The reply should hold every line of the data, unchanged and complete.
··· Input ···
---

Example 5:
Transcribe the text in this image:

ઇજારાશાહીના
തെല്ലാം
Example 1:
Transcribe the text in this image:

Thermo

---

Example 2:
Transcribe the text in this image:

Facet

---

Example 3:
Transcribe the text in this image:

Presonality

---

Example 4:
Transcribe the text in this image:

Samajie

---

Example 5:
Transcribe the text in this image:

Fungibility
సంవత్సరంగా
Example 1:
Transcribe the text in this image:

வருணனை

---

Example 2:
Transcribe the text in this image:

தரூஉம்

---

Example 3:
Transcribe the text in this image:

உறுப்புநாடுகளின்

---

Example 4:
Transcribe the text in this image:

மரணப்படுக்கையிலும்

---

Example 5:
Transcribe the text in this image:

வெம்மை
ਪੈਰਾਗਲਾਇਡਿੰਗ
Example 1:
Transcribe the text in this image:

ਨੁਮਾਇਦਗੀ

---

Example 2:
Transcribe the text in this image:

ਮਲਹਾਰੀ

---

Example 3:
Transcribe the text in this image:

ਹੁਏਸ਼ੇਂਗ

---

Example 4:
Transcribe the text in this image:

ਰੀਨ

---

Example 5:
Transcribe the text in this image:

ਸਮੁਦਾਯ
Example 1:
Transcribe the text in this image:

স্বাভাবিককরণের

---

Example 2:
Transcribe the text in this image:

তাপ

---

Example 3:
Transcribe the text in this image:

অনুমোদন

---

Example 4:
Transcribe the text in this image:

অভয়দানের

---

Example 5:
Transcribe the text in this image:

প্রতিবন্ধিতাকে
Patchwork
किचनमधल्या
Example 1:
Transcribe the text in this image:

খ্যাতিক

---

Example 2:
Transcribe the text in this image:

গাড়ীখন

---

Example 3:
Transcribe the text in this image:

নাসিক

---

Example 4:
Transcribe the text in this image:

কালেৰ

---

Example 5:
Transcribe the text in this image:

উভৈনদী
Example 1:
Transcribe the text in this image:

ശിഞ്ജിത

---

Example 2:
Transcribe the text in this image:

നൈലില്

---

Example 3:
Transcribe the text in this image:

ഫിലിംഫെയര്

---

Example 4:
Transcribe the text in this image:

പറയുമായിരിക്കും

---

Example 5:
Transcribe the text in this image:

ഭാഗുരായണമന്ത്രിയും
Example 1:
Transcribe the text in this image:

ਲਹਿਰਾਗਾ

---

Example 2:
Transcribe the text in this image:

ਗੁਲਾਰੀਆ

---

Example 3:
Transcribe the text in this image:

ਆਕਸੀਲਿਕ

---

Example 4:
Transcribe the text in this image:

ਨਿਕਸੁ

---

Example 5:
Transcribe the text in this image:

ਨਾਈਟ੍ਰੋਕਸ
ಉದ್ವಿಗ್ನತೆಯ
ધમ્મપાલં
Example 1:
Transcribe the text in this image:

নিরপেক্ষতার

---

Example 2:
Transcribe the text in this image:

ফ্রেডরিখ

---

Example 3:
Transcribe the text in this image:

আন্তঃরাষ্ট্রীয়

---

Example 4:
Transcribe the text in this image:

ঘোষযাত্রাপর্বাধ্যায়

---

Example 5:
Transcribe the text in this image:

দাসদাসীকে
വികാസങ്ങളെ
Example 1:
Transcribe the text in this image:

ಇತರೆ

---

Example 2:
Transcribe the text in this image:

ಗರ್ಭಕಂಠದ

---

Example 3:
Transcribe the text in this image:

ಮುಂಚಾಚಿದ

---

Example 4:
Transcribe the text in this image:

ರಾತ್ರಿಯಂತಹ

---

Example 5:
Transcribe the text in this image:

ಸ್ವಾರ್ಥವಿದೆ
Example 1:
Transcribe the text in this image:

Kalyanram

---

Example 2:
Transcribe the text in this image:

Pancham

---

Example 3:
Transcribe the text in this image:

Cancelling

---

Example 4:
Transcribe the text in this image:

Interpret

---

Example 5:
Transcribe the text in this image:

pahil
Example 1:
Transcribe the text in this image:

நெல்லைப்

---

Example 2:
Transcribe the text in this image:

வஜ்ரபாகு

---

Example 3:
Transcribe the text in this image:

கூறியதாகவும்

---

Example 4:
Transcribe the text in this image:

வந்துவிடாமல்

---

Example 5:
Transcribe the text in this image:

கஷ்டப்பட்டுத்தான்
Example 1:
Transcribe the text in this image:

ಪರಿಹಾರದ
···
Written response:
---

Example 5:
Transcribe the text in this image:

ઇજારાશાહીના
തെല്ലാം
Example 1:
Transcribe the text in this image:

Thermo

---

Example 2:
Transcribe the text in this image:

Facet

---

Example 3:
Transcribe the text in this image:

Presonality

---

Example 4:
Transcribe the text in this image:

Samajie

---

Example 5:
Transcribe the text in this image:

Fungibility
సంవత్సరంగా
Example 1:
Transcribe the text in this image:

வருணனை

---

Example 2:
Transcribe the text in this image:

தரூஉம்

---

Example 3:
Transcribe the text in this image:

உறுப்புநாடுகளின்

---

Example 4:
Transcribe the text in this image:

மரணப்படுக்கையிலும்

---

Example 5:
Transcribe the text in this image:

வெம்மை
ਪੈਰਾਗਲਾਇਡਿੰਗ
Example 1:
Transcribe the text in this image:

ਨੁਮਾਇਦਗੀ

---

Example 2:
Transcribe the text in this image:

ਮਲਹਾਰੀ

---

Example 3:
Transcribe the text in this image:

ਹੁਏਸ਼ੇਂਗ

---

Example 4:
Transcribe the text in this image:

ਰੀਨ

---

Example 5:
Transcribe the text in this image:

ਸਮੁਦਾਯ
Example 1:
Transcribe the text in this image:

স্বাভাবিককরণের

---

Example 2:
Transcribe the text in this image:

তাপ

---

Example 3:
Transcribe the text in this image:

অনুমোদন

---

Example 4:
Transcribe the text in this image:

অভয়দানের

---

Example 5:
Transcribe the text in this image:

প্রতিবন্ধিতাকে
Patchwork
किचनमधल्या
Example 1:
Transcribe the text in this image:

খ্যাতিক

---

Example 2:
Transcribe the text in this image:

গাড়ীখন

---

Example 3:
Transcribe the text in this image:

নাসিক

---

Example 4:
Transcribe the text in this image:

কালেৰ

---

Example 5:
Transcribe the text in this image:

উভৈনদী
Example 1:
Transcribe the text in this image:

ശിഞ്ജിത

---

Example 2:
Transcribe the text in this image:

നൈലില്

---

Example 3:
Transcribe the text in this image:

ഫിലിംഫെയര്

---

Example 4:
Transcribe the text in this image:

പറയുമായിരിക്കും

---

Example 5:
Transcribe the text in this image:

ഭാഗുരായണമന്ത്രിയും
Example 1:
Transcribe the text in this image:

ਲਹਿਰਾਗਾ

---

Example 2:
Transcribe the text in this image:

ਗੁਲਾਰੀਆ

---

Example 3:
Transcribe the text in this image:

ਆਕਸੀਲਿਕ

---

Example 4:
Transcribe the text in this image:

ਨਿਕਸੁ

---

Example 5:
Transcribe the text in this image:

ਨਾਈਟ੍ਰੋਕਸ
ಉದ್ವಿಗ್ನತೆಯ
ધમ્મપાલં
Example 1:
Transcribe the text in this image:

নিরপেক্ষতার

---

Example 2:
Transcribe the text in this image:

ফ্রেডরিখ

---

Example 3:
Transcribe the text in this image:

আন্তঃরাষ্ট্রীয়

---

Example 4:
Transcribe the text in this image:

ঘোষযাত্রাপর্বাধ্যায়

---

Example 5:
Transcribe the text in this image:

দাসদাসীকে
വികാസങ്ങളെ
Example 1:
Transcribe the text in this image:

ಇತರೆ

---

Example 2:
Transcribe the text in this image:

ಗರ್ಭಕಂಠದ

---

Example 3:
Transcribe the text in this image:

ಮುಂಚಾಚಿದ

---

Example 4:
Transcribe the text in this image:

ರಾತ್ರಿಯಂತಹ

---

Example 5:
Transcribe the text in this image:

ಸ್ವಾರ್ಥವಿದೆ
Example 1:
Transcribe the text in this image:

Kalyanram

---

Example 2:
Transcribe the text in this image:

Pancham

---

Example 3:
Transcribe the text in this image:

Cancelling

---

Example 4:
Transcribe the text in this image:

Interpret

---

Example 5:
Transcribe the text in this image:

pahil
Example 1:
Transcribe the text in this image:

நெல்லைப்

---

Example 2:
Transcribe the text in this image:

வஜ்ரபாகு

---

Example 3:
Transcribe the text in this image:

கூறியதாகவும்

---

Example 4:
Transcribe the text in this image:

வந்துவிடாமல்

---

Example 5:
Transcribe the text in this image:

கஷ்டப்பட்டுத்தான்
Example 1:
Transcribe the text in this image:

ಪರಿಹಾರದ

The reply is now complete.